In the entries that follow, identify the line containing "1993Q4: none -> 90" and return it together with all later lines, exactly as they appear.

*** Opening Information provided ***

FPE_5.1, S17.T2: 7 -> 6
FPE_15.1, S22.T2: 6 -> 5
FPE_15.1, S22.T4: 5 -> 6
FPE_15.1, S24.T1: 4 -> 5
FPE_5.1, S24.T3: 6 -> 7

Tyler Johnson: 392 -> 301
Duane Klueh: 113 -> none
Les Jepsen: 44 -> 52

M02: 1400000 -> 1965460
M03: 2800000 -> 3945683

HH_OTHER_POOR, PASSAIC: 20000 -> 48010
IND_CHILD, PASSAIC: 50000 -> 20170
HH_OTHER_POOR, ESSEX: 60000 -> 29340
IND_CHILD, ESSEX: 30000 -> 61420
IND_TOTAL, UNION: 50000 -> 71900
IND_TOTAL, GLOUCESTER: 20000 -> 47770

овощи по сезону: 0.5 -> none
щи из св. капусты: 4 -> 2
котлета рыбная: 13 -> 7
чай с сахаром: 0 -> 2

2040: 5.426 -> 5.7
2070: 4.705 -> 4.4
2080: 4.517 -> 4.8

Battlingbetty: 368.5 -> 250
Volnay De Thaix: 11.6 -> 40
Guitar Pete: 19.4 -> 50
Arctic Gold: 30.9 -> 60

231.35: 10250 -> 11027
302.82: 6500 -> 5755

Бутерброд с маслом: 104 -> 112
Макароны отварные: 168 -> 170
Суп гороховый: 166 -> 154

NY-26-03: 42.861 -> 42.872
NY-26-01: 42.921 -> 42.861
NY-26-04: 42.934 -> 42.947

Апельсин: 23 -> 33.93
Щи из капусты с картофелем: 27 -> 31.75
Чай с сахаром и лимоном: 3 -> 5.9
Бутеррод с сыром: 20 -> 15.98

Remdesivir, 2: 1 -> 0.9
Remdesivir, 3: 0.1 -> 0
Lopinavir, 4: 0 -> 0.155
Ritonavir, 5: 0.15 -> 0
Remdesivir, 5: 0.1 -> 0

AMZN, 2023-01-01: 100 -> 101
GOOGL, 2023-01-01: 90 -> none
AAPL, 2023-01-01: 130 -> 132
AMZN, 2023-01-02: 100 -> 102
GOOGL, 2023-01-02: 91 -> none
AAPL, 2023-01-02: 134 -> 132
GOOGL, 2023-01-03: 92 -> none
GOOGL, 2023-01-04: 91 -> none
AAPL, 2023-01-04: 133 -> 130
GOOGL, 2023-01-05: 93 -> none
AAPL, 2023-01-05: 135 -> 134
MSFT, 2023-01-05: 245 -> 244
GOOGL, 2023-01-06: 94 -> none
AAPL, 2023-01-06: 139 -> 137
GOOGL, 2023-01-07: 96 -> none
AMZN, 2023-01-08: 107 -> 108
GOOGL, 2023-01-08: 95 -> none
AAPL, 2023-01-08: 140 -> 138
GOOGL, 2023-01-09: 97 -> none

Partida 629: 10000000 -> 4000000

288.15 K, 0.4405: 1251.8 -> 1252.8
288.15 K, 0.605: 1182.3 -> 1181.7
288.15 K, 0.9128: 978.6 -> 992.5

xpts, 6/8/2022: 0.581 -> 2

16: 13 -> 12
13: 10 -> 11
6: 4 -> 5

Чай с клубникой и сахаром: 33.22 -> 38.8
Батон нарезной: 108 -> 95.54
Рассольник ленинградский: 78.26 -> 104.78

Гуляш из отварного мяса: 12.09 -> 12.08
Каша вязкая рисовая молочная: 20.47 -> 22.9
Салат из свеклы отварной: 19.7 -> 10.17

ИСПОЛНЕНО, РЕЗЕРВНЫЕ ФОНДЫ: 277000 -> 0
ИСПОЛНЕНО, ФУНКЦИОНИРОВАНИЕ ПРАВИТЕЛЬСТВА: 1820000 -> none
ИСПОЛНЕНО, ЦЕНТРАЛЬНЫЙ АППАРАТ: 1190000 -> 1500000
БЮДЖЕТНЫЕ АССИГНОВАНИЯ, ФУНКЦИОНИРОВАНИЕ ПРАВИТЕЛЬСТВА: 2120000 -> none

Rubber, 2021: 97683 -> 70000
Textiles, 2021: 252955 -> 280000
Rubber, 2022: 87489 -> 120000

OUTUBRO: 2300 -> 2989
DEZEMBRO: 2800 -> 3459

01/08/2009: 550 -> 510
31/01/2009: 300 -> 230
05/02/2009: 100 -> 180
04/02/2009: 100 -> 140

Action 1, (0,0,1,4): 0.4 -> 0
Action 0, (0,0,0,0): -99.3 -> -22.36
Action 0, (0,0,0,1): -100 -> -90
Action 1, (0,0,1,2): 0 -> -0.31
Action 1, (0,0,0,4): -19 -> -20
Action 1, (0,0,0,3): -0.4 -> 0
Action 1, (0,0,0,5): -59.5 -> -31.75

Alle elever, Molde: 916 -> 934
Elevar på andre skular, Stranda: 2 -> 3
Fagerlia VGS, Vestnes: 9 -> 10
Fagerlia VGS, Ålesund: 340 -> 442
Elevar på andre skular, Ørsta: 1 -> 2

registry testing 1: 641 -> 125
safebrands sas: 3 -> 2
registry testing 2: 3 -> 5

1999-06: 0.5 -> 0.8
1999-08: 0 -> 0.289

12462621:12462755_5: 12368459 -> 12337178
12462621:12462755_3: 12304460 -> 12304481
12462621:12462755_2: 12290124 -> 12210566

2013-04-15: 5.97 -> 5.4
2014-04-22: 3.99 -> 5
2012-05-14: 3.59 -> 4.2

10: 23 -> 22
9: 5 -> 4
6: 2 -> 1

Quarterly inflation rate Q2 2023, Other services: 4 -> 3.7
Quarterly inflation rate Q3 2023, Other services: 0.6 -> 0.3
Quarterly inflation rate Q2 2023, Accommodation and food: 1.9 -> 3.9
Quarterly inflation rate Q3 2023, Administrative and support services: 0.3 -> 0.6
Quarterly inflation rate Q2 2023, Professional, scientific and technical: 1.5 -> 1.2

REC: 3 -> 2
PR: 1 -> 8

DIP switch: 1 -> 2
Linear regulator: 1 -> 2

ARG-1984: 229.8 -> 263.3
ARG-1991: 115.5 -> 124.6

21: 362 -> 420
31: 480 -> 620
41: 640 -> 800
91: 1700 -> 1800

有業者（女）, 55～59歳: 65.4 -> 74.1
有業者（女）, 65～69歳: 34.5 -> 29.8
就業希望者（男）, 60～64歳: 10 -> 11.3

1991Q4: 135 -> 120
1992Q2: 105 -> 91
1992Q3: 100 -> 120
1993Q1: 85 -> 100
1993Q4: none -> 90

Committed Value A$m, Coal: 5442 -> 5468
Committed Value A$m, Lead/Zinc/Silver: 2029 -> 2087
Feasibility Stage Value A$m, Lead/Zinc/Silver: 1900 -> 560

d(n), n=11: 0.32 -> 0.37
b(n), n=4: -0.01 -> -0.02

*** Closing Information provided ***

Task answer:
1993Q4: none -> 90

Committed Value A$m, Coal: 5442 -> 5468
Committed Value A$m, Lead/Zinc/Silver: 2029 -> 2087
Feasibility Stage Value A$m, Lead/Zinc/Silver: 1900 -> 560

d(n), n=11: 0.32 -> 0.37
b(n), n=4: -0.01 -> -0.02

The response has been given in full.